* **Work order A**:
Retype the binary-to-decimal question below, everything from "Reputation: 1015" down to "i = 0; i < l; i++)".
* **Work order B**:
Continue the binary-to-decimal question below from the point where it stops.
::: Supplied passage
Reputation: 1015
I am a novice programmer trying to write a program that converts an entered Binary number into a decimal number. As far as I can tell, the math and code are right, and no compilation errors are returned, however the number that is output is NOT the correct decimal number. My code is as follows:
String num;
double result = 0;
do {
Scanner in = new Scanner(System.in);
System.out.println("Please enter a binary number or enter 'quit' to quit: ");
num = in.nextLine();
int l = num.length();
if (num.indexOf("0")==-1 || num.indexOf("1")==-1 ){
System.out.println("You did not enter a binary number.");
}
for (int i = 0; i < l; i++)
::::::
::: Provided records
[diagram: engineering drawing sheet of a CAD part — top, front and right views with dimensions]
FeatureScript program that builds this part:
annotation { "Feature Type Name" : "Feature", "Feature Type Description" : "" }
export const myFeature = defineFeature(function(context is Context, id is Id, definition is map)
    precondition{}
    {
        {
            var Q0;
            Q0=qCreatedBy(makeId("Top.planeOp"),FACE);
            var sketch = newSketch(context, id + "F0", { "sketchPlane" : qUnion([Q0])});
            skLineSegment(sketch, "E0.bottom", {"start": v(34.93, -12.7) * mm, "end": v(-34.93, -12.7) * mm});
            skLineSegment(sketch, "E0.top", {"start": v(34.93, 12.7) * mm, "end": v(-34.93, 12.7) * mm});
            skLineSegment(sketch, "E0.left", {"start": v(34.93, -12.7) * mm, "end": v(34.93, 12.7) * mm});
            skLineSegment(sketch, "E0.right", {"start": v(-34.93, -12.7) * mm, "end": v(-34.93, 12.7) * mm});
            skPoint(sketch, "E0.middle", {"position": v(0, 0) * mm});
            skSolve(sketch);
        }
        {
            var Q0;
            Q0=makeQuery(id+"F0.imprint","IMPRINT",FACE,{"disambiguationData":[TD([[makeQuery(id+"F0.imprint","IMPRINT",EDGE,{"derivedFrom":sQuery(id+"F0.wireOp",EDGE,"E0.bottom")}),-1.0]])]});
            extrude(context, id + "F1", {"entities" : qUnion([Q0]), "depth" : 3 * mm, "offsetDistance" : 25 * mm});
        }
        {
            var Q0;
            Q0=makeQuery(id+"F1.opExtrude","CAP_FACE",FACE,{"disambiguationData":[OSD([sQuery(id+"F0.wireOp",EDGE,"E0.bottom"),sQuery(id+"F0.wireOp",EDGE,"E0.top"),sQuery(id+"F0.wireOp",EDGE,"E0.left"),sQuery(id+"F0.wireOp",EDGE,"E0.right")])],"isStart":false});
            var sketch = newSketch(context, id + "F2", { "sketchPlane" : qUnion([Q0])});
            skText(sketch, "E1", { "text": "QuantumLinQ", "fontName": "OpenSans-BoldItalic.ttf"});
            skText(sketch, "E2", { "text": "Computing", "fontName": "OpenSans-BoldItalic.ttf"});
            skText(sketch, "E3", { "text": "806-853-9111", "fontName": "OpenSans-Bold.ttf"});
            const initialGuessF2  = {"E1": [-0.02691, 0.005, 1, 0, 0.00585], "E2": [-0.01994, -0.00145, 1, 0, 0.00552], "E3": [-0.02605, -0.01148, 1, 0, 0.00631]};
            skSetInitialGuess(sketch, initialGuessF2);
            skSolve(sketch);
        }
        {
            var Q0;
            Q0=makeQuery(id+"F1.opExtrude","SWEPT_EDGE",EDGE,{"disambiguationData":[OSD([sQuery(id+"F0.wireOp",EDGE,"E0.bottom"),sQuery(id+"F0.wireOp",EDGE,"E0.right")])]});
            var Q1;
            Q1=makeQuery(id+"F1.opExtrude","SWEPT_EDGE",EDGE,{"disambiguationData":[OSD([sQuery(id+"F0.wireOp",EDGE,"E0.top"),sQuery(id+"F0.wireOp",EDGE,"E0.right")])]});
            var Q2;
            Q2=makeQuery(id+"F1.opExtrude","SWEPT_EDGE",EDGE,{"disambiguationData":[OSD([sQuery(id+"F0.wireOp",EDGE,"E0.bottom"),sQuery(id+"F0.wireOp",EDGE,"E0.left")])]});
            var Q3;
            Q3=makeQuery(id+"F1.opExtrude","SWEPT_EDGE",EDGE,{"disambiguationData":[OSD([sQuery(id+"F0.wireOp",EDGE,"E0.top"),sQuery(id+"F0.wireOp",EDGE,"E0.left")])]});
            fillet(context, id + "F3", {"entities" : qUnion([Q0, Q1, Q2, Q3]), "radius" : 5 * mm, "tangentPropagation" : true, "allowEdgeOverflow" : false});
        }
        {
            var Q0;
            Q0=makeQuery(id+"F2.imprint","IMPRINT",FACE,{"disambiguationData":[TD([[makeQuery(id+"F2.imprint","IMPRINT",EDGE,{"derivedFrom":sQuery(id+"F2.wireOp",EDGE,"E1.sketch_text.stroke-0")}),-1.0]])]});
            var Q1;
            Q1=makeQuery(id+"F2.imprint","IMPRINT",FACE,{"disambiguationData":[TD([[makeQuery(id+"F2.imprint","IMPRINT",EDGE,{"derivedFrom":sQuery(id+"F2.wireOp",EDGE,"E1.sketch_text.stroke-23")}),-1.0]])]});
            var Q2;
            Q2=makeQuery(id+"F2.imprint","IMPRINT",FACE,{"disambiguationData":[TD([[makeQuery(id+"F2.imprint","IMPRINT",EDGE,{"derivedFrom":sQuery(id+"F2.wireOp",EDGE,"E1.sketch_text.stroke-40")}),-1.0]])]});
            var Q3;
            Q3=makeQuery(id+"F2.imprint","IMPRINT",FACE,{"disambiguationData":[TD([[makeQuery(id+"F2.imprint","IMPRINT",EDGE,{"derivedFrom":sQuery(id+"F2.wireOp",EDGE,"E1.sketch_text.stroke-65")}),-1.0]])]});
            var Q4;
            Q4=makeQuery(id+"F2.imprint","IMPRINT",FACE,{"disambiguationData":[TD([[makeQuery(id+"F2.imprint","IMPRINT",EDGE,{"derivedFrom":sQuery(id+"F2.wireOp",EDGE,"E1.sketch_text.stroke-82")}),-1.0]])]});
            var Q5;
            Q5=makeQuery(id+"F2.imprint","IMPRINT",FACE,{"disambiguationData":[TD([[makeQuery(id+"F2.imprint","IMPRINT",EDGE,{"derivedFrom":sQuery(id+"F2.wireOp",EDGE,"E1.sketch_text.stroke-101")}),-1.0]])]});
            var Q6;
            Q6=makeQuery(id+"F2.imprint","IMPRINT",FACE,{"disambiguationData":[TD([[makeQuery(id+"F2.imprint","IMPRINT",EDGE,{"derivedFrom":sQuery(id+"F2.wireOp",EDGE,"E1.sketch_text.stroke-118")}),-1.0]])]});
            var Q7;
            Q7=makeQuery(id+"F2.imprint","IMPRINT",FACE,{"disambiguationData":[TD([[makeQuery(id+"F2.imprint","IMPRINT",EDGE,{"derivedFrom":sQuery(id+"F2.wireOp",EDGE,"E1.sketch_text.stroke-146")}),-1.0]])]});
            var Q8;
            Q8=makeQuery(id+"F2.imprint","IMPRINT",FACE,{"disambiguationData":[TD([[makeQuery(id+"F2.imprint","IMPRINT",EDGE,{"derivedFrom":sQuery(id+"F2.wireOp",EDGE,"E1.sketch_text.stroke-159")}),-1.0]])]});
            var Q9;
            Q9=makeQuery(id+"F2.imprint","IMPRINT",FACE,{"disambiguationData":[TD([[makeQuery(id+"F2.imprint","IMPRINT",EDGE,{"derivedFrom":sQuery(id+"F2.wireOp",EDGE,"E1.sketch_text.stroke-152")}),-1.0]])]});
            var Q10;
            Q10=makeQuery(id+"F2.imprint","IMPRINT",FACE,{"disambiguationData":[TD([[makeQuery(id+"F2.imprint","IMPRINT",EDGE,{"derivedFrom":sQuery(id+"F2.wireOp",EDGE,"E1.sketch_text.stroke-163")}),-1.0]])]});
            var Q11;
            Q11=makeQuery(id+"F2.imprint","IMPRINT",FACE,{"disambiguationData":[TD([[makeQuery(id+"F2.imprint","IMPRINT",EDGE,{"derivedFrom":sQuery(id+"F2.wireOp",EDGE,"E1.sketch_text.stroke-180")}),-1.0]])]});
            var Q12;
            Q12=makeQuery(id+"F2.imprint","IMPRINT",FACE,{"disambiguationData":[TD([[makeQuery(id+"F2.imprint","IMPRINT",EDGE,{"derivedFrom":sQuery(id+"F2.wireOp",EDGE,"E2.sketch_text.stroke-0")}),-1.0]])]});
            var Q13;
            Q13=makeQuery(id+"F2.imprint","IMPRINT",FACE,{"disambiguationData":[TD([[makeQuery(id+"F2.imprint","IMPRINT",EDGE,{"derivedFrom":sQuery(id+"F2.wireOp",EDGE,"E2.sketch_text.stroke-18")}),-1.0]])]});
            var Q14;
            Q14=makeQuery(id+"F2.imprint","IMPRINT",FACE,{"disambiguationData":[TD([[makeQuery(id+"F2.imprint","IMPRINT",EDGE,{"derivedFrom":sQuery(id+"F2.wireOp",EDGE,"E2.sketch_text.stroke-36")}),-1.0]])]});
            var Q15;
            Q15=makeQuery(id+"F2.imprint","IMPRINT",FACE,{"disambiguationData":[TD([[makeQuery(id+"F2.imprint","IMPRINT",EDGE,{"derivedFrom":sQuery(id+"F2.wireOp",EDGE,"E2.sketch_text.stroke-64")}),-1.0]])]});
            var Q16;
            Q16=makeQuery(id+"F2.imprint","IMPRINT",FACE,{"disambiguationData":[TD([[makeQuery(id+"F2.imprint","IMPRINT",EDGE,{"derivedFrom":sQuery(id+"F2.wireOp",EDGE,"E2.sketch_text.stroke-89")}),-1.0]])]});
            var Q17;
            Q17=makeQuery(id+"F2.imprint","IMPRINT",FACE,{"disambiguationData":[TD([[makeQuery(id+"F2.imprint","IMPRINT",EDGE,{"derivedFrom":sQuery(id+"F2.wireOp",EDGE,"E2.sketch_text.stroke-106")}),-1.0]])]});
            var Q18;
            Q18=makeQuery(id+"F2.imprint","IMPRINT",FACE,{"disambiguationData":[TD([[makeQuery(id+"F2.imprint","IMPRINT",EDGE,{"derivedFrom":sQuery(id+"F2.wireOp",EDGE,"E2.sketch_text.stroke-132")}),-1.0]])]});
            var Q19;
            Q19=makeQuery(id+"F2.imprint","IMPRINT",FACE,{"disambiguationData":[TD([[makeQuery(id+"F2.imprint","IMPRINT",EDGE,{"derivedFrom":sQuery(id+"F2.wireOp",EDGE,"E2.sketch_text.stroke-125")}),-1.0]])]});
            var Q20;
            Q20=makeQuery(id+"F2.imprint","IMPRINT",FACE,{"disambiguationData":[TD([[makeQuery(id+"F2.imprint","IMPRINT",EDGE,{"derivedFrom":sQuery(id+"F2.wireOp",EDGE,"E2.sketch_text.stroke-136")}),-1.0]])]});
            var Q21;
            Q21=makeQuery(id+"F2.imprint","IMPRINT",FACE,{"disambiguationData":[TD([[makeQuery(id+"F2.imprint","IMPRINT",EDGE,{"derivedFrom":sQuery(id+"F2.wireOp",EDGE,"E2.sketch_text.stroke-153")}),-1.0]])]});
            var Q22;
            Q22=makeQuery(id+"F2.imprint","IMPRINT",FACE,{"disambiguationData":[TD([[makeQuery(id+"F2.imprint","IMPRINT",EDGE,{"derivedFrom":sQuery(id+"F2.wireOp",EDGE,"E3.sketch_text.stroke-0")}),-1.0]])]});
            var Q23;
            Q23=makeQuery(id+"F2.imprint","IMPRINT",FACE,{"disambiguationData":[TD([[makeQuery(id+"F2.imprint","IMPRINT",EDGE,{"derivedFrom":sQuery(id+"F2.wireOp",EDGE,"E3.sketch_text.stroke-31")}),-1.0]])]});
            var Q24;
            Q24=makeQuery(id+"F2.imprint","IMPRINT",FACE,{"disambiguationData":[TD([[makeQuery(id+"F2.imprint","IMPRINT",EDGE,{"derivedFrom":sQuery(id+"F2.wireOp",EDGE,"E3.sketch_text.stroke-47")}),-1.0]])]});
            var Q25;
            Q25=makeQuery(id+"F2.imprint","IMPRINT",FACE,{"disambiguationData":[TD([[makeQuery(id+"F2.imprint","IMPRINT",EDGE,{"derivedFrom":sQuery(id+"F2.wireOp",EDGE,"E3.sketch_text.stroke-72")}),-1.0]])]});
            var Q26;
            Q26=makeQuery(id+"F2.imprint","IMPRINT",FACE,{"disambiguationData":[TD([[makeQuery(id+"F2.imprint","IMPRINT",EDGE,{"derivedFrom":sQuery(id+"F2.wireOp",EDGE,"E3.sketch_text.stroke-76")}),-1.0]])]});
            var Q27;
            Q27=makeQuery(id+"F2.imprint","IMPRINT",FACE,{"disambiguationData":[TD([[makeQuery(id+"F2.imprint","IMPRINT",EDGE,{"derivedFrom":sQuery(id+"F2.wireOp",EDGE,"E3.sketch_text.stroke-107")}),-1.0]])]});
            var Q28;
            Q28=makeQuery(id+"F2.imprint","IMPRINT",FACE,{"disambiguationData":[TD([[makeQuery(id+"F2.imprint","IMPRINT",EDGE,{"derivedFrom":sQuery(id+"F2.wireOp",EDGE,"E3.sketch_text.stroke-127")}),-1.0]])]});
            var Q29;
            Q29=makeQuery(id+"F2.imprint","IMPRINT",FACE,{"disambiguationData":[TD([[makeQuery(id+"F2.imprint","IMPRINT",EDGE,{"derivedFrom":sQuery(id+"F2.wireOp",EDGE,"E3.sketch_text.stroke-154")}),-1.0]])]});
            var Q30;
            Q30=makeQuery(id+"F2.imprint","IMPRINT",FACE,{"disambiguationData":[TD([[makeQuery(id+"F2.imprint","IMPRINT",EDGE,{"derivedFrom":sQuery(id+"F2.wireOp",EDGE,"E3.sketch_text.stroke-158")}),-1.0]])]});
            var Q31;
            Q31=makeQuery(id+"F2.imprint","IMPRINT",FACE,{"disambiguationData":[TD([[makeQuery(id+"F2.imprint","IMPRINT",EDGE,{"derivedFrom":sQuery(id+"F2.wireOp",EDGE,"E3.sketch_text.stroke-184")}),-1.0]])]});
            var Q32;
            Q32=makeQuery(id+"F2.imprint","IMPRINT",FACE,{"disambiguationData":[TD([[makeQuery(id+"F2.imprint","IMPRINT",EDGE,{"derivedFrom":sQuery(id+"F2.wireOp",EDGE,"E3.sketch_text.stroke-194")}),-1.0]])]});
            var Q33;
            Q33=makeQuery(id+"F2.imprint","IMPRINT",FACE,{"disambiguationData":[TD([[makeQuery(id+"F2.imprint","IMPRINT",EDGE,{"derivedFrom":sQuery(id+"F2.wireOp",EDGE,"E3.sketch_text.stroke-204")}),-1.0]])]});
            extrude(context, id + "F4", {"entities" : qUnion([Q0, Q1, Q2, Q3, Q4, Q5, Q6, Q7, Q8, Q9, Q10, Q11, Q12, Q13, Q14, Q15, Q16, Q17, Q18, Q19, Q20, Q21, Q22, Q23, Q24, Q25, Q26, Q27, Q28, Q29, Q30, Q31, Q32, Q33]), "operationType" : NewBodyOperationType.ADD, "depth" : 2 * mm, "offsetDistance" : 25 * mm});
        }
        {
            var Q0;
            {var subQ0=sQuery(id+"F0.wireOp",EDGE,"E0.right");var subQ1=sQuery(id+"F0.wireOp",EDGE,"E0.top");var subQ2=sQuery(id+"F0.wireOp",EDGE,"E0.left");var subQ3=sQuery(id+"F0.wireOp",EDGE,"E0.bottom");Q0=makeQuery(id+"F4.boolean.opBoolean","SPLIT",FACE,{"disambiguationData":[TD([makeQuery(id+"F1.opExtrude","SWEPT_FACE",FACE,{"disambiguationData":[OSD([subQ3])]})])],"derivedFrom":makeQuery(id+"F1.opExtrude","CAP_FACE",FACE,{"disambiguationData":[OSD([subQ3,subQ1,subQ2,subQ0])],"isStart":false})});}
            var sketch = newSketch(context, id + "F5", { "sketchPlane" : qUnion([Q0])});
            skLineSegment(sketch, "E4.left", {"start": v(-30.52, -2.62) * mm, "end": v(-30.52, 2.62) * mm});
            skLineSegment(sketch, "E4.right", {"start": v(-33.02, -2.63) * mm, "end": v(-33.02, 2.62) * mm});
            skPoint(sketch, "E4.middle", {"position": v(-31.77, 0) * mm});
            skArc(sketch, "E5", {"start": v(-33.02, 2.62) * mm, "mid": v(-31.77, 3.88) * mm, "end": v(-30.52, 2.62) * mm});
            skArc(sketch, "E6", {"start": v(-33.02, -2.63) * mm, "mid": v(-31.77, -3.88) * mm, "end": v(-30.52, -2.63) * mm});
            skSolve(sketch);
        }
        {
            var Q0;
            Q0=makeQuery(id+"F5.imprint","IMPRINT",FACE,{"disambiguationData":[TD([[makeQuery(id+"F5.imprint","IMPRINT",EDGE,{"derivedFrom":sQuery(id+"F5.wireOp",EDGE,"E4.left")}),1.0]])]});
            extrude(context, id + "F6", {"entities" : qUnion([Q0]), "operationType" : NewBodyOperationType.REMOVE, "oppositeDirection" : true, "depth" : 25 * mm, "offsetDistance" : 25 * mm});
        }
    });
::::::
* **Reply A**:
Reputation: 1015
I am a novice programmer trying to write a program that converts an entered Binary number into a decimal number. As far as I can tell, the math and code are right, and no compilation errors are returned, however the number that is output is NOT the correct decimal number. My code is as follows:
String num;
double result = 0;
do {
Scanner in = new Scanner(System.in);
System.out.println("Please enter a binary number or enter 'quit' to quit: ");
num = in.nextLine();
int l = num.length();
if (num.indexOf("0")==-1 || num.indexOf("1")==-1 ){
System.out.println("You did not enter a binary number.");
}
for (int i = 0; i < l; i++)

* **Reply B**:
{
result = result + (num.charAt(i) * Math.pow(2, (l - i)));
}
System.out.println("The resulting decimal number is: " +result);
} while (!num.equals("quit"));
if (num.equals("quit")){
System.out.println("You chose to exit the program.");
return;
}
Any Help you could give would be much appreciated. I tried making my question as clear as possible but if you have any questions I will try to answer the best I can. I have not been doing this long. All I need is for someone to look it over and hopefully find the error I made somewhere, thanks.
Upvotes: 0
Views: 2370
Reputation: 2639
Integer.parseInt(string, base)
parse string into an integer using "base" radix, if it cannot be converted, it raises an exception.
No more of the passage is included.